Russia’s Plan to Cut Off Kazakh Oil Supplies to Europe

The European oil market just received another supply shock ahead of the looming EU embargo on seaborne Russian oil imports. A Russian court has ordered the closure of a key Russian Black Sea export route, through which most of Kazakhstan’s crude oil passes to Europe.
The Russian court ruling further complicates Europe’s efforts to procure non-Russian oil in a tight physical market. It also highlights the fact that Moscow could go to any lengths to stifle oil supply to “unfriendly” countries which are banning imports of its oil, analysts say.
The move from Russia is a threat to Europe that the Kremlin will continue using oil and gas as a weapon as it looks to destabilize European economies and the EU’s unity in imposing and enforcing sanctions on Moscow for the invasion of Ukraine.
Targeting Kazakhstan’s oil is “Putin’s new weapon of mass disruption,” Bloomberg oil strategist Julian Lee says. But how did that new disruption in the global oil market happen?
Last week, a Russian court ordered the Caspian Pipeline Consortium (CPC), which operates the key export route for two-thirds of Kazakhstan’s crude oil, to suspend activities for 30 days, citing environmental violations.
The exports take place from the Russian port of Novorossiysk on the Black Sea, and although it’s in Russia, its exports consist of 90 percent crude from Kazakhstan and just 10 percent of Russian oil.
The 1,500-km CPC pipeline from the giant Kazakh oilfields to Novorossiysk moves over two-thirds of all Kazakhstan export oil along with crude from Russian fields, including those in the Caspian region, CPC says. The consortium said in response to the court ruling that it “acts within the legal framework of the Russian Federation and is forced to execute the court Ruling.”
An appeal was heard on Monday, and the court overturned the ruling for a 30-day ban on oil deliveries from Kazakhstan.
Analysts also say it’s no coincidence that last week’s ruling of the Russian court came days after Kazakhstan’s President Kassym-Jomart Tokayev offered the EU the chance to buy more oil from Kazakhstan instead of Russia.

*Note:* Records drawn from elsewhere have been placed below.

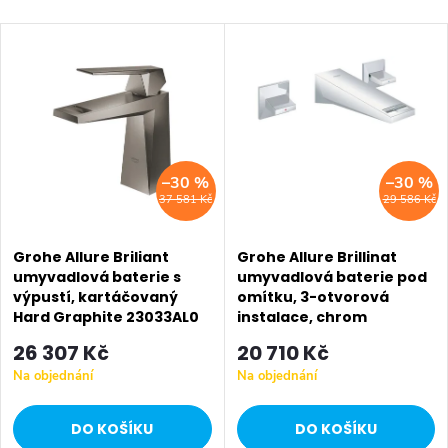
a
Nejlevnější
V
z
Nejdražší
ý
Nejprodávanější
e
p
Abecedně
n
i
–30 %
–30 %
í
37 581 Kč
29 586 Kč
s
p
p
Grohe Allure Briliant
Grohe Allure Brillinat
r
umyvadlová baterie s
umyvadlová baterie pod
výpustí, kartáčovaný
omítku, 3-otvorová
r
o
Hard Graphite 23033AL0
instalace, chrom
20346000
o
26 307 Kč
20 710 Kč
d
Na objednání
Na objednání
d
u
DO KOŠÍKU
DO KOŠÍKU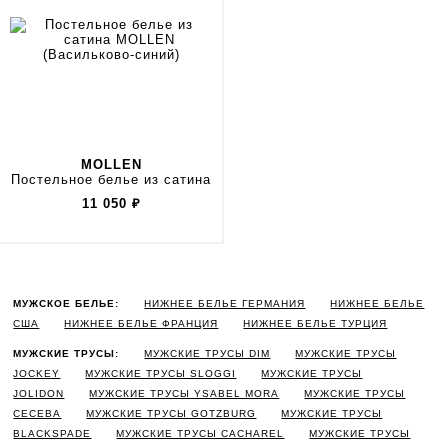
MOLLEN
Постельное белье из сатина
11 050
₽
МУЖСКОЕ БЕЛЬЕ:
НИЖНЕЕ БЕЛЬЕ ГЕРМАНИЯ
НИЖНЕЕ БЕЛЬЕ
США
НИЖНЕЕ БЕЛЬЕ ФРАНЦИЯ
НИЖНЕЕ БЕЛЬЕ ТУРЦИЯ
МУЖСКИЕ ТРУСЫ:
МУЖСКИЕ ТРУСЫ DIM
МУЖСКИЕ ТРУСЫ
JOCKEY
МУЖСКИЕ ТРУСЫ SLOGGI
МУЖСКИЕ ТРУСЫ
JOLIDON
МУЖСКИЕ ТРУСЫ YSABEL MORA
МУЖСКИЕ ТРУСЫ
CECEBA
МУЖСКИЕ ТРУСЫ GOTZBURG
МУЖСКИЕ ТРУСЫ
BLACKSPADE
МУЖСКИЕ ТРУСЫ CACHAREL
МУЖСКИЕ ТРУСЫ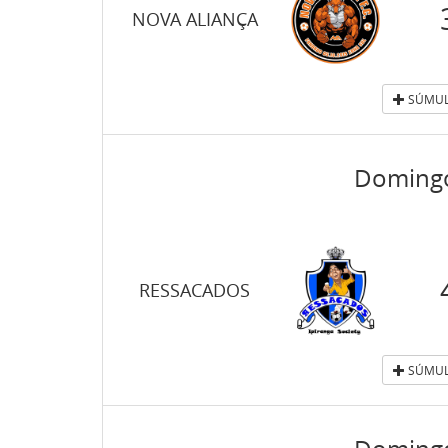
NOVA ALIANÇA
SÚMUL
Domingo
RESSACADOS
SÚMUL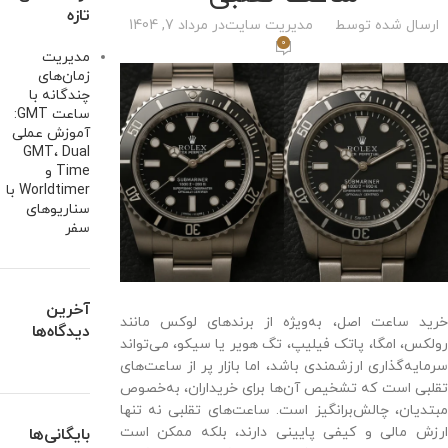
تازه
ارسال شده توسط
مدیریت سایت
در مرداد 7, 1404
0
مدیریت
زمان‌های
چندگانه با
ساعت GMT:
آموزش عملی
GMT، Dual
Time و
Worldtimer با
سناریوهای
سفر
آخرین
خرید ساعت اصل، به‌ویژه از برندهای لوکس مانند
دیدگاه‌ها
رولکس، امگا، پاتک فیلیپ، تگ هویر یا سیکو، می‌تواند
سرمایه‌گذاری ارزشمندی باشد، اما بازار پر از ساعت‌های
تقلبی است که تشخیص آن‌ها برای خریداران، به‌خصوص
مبتدیان، چالش‌برانگیز است. ساعت‌های تقلبی نه تنها
ارزش مالی و کیفی پایینی دارند، بلکه ممکن است
بایگانی‌ها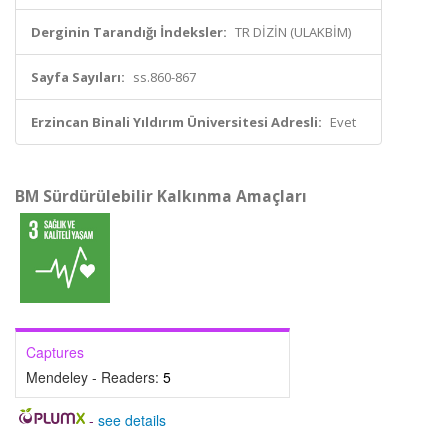
Derginin Tarandığı İndeksler:
TR DİZİN (ULAKBİM)
Sayfa Sayıları:
ss.860-867
Erzincan Binali Yıldırım Üniversitesi Adresli:
Evet
BM Sürdürülebilir Kalkınma Amaçları
Captures
Mendeley - Readers:
5
-
see details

The Kazakh president “expressed concern about the risks to global energy security and emphasized Kazakhstan’s readiness to use its hydrocarbon potential to stabilize the situation in the world and European markets,” according to the website of the president, who had a telephone conversation with the President of the European Council, Charles Michel, last week.
On Thursday, after the Russian court ruling suspending CPC, Tokayev said Kazakhstan needed to diversify its oil export routes. The president ordered a study into a project for bypassing Russia by building a pipeline across the Caspian Sea.
“The Trans-Caspian route is a priority. I instruct KazMunayGas [national oil and gas company] to work out the best option for its implementation, including the possibility of attracting investors to the Tengiz project,” Tokayev said as carried by The Astana Times.
While Kazakhstan is looking to diversify its crude export routes away from Russia, the European Union is scrambling for non-Russian oil supply as its embargo on Russian seaborne oil and product imports will enter into force at the end of the year.
Per tanker-tracking data that Bloomberg has compiled, crude exports from major suppliers to Europe, including the North Sea, Kazakhstan, Azerbaijan, West Africa, and Libya, declined by over 1 million bpd in June compared to May. With Libya’s oil supply expected to further decline amid protests and political bickering over who should control and distribute its vital oil revenues, a loss of another 1 million bpd supply from Kazakhstan due to the Russian court order is another blow to European and global oil supply.